*** STUDY MATERIAL ***

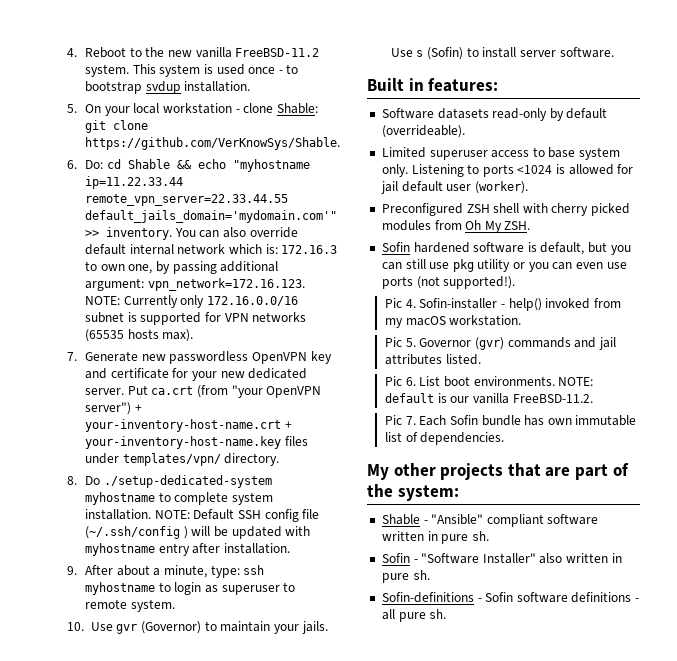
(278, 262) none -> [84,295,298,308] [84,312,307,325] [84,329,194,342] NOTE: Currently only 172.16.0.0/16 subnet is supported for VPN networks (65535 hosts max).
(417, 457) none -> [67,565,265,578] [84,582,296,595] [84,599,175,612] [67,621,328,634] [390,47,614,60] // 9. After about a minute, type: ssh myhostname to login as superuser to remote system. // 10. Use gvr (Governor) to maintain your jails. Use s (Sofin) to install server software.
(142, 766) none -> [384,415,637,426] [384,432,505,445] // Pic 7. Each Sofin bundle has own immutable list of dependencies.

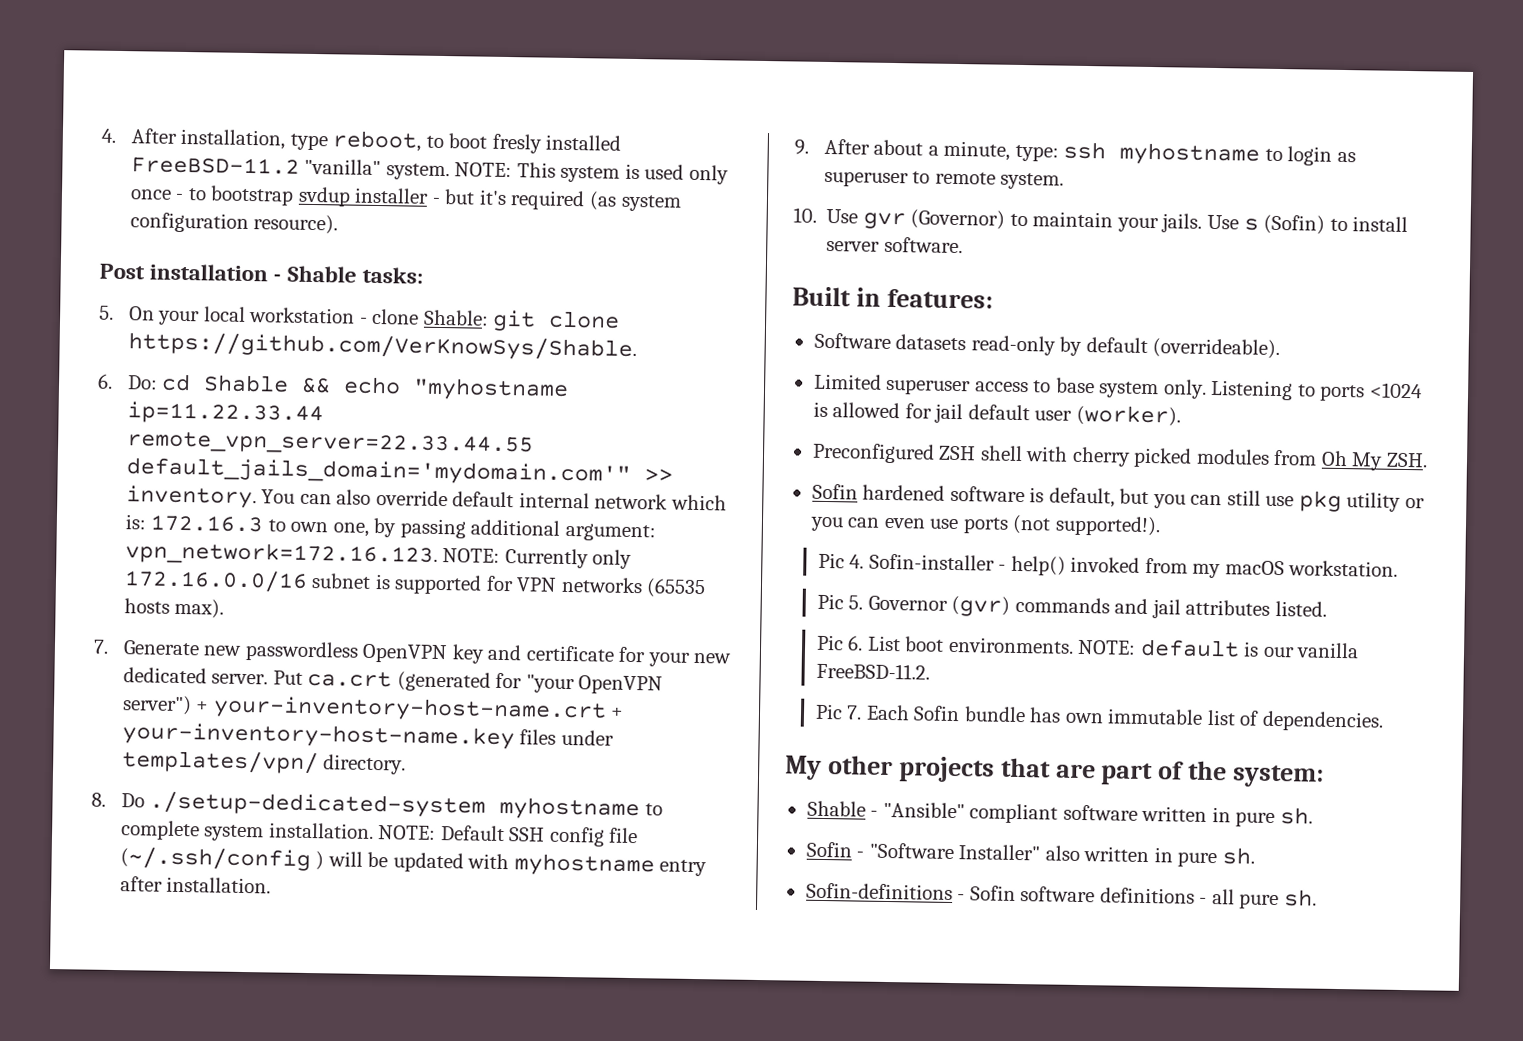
[67,47,320,58] [84,64,129,77] 4. Reboot to the new vanilla FreeBSD-11.2 system. -> [101,128,622,154] [130,156,513,181] 4. After installation, type reboot, to boot fresly installed FreeBSD-11.2 "vanilla" system. NOTE:
(245, 69) none -> [688,164,729,185] only
[184,81,251,92] installation. -> [354,187,682,212] [129,212,339,235] [99,263,423,284] installer - but it's required (as system configuration resource). // Post installation - Shable tasks:
[196,385,228,398] (from -> [396,671,523,692] (generated for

*** End of STUDY MATERIAL ***

WORK REQUIRED: All lines above that contain the word "installation" are to be copied.

EXPECTED ANSWER:
[67,47,320,58] [84,64,129,77] 4. Reboot to the new vanilla FreeBSD-11.2 system. -> [101,128,622,154] [130,156,513,181] 4. After installation, type reboot, to boot fresly installed FreeBSD-11.2 "vanilla" system. NOTE:
[184,81,251,92] installation. -> [354,187,682,212] [129,212,339,235] [99,263,423,284] installer - but it's required (as system configuration resource). // Post installation - Shable tasks:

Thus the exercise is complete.